Diagnosis itself can be very fraught. People tell me over and over again that their diagnosis brought them validation, because it confirmed that they hadn’t been imagining their symptoms this whole time. It gave them permission to rest instead of constantly pushing their bodies until they flared and to ask for accommodations. It also gave them the language they needed to connect with other people who understood, and I can’t overstate how important this is. Access to patient communities changes lives.
But diagnosis can also be anticlimactic. Like I said earlier, it doesn’t always come with an explanation, let alone a cure. And sometimes it comes long after you’ve started to manage your symptoms with the limited options that are available.
And a really strange thing about diagnosis is that it’s sometimes the first time that the people around you acknowledge your struggle and express sympathy, as if the diagnosis itself is the bad news. But when you’ve been living with unexplained and disabling symptoms for months, years or decades, the diagnosis itself is usually not the bad part. It might even be a relief.
Even if you’re relieved, this whole process can be riddled with grief. Earlier, I mentioned losing my dad, and how hard that was. When I became chronically ill, I felt like I was losing myself. Still, I find myself grieving the life I had before. I used to manage an online publication and collaborate on a monthly storytelling event and volunteer three different places every week. I used to get my fulfillment from the things I did. And suddenly I couldn’t predict how well my brain or body would function on any given day and I had to look for fulfillment elsewhere.
But when I lost my dad, everyone around me had some context for the grief I was feeling. Even if they hadn’t lost a parent themselves, they’d seen stories about losing a parent on tv and in movies and in books. They had a vague idea about what they were supposed to say. When I got sick and disappeared from my own life, most of the people around me had no context for what was happening. They didn’t know you could get that sick and never really get better, and since they’d never seen a story like mine before, they struggled to imagine what I was feeling or what they were supposed to say.
So hopefully today, I’ve been able to give you a bit of context for what it’s like to become chronically ill.
I’m sure some of you have been through this process yourselves and are managing a chronic illness right now.

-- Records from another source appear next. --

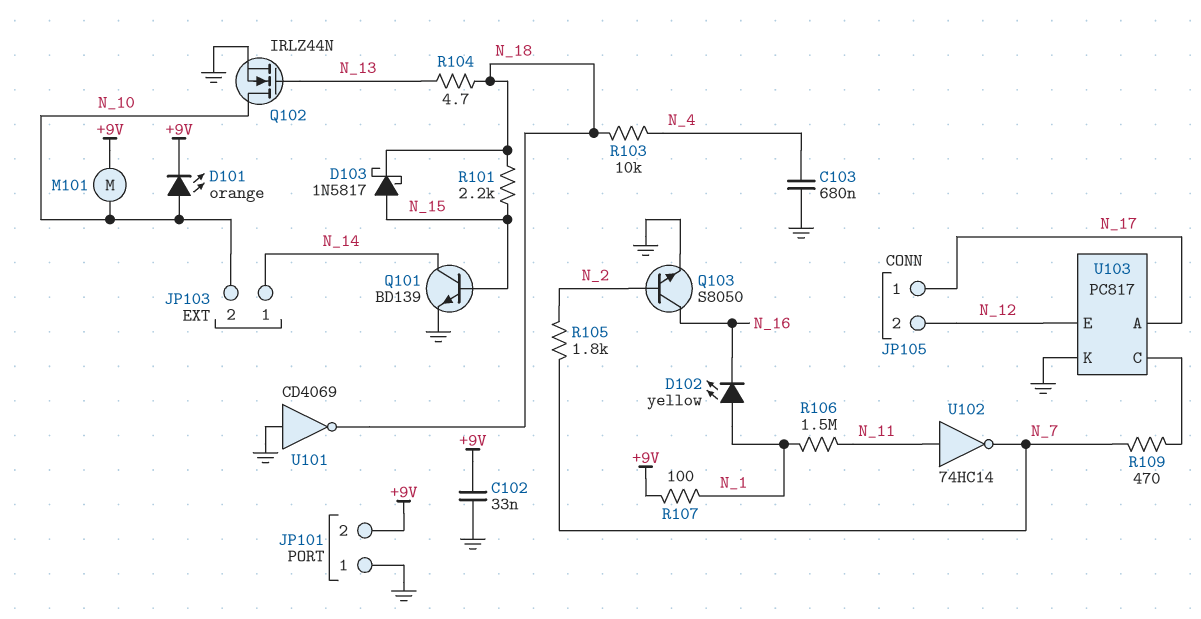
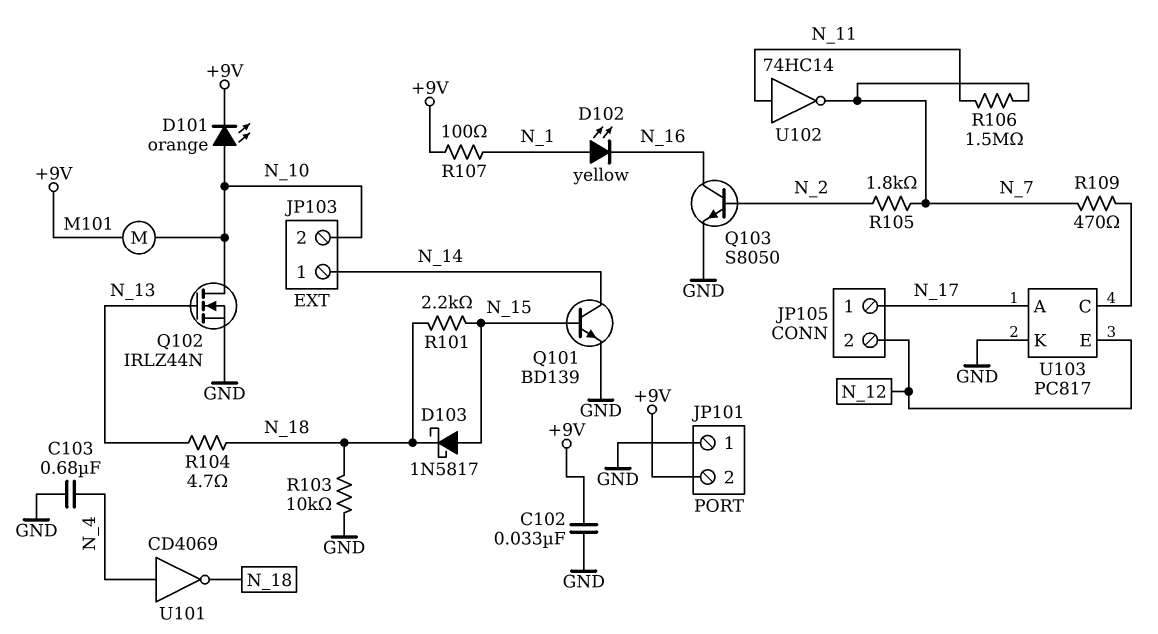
R103: 10k (N_4, N_18) -> 10k (GND, N_18)
R106: 1.5M (N_1, N_11) -> 1.5M (N_7, N_11)
U101: NOT CD4069 (in GND, out N_18) -> NOT CD4069 (in N_4, out N_18)

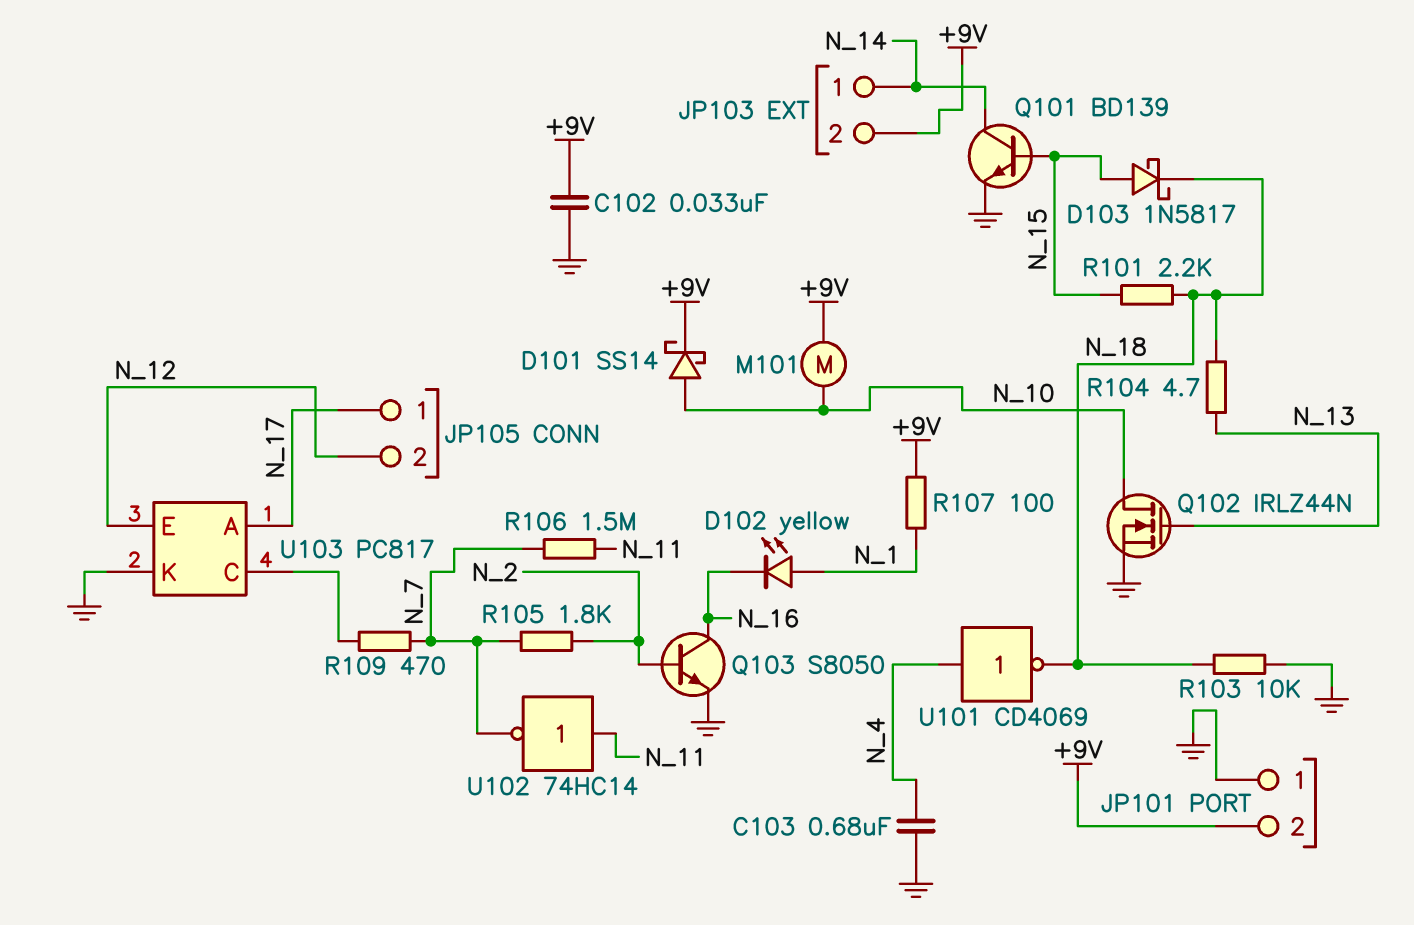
D101: LED orange (A N_10, K +9V) -> schottky SS14 (A N_10, K +9V)
JP103 pin 2: N_10 -> +9V

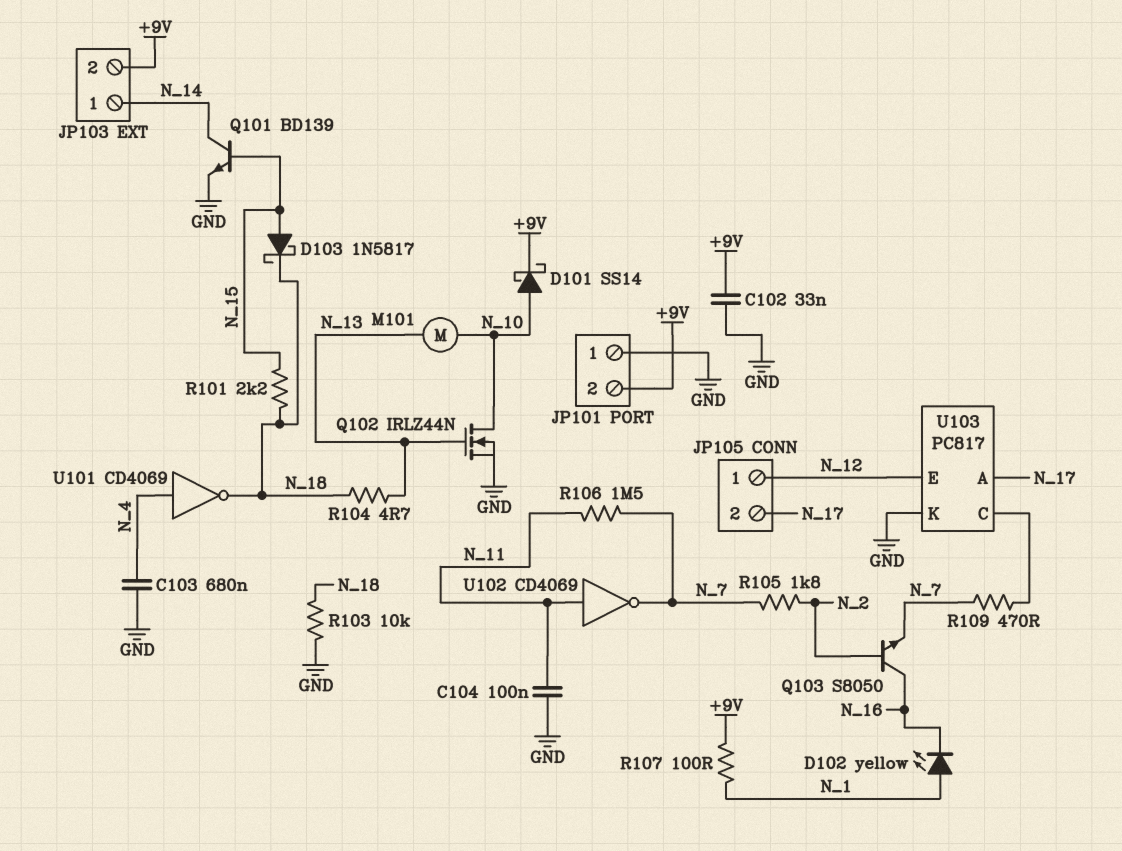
C104: none -> 100nF (GND, N_11)
JP105 pin 1: N_17 -> N_12
JP105 pin 2: N_12 -> N_17
M101: motor (+9V, N_10) -> motor (N_10, N_13)
Q103: NPN S8050 (B N_2, C N_16, E GND) -> NPN S8050 (B N_2, C N_16, E N_7)
U102: NOT 74HC14 (in N_11, out N_7) -> NOT CD4069 (in N_11, out N_7)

And I bet some of you are still in that excruciating stage where everyone around you implies that it’s all in your head. It’s not. It just takes time.
And maybe some of you are health care practitioners who went into medicine because you wanted to help people, but you don’t know what to say to patients you can’t help. Let me tell you right now that one of the most powerful things you can do for a patient who might be chronically ill is to believe them, even if you don’t know how to help them.
And actually, that applies to all of you. The most powerful thing you can do for anybody in your life who’s navigating an ongoing health issue is to believe them.
Believe that they’re trying as hard as they can to get to the root of the problem, instead of imagining that you’d know what to do in their situation.
Believe that they’re using all available resources to build a better life, instead of bombarding them with advice about how to get healthy.
Believe that they’ve learned their body’s limits through exhausting trial and error, instead of encouraging them to just push a little harder.
And more than anything else, believe them when they tell you how they feel, instead of looking for a silver lining in their pain or their grief.
Whatever they’re going through, believe them. It’s enough.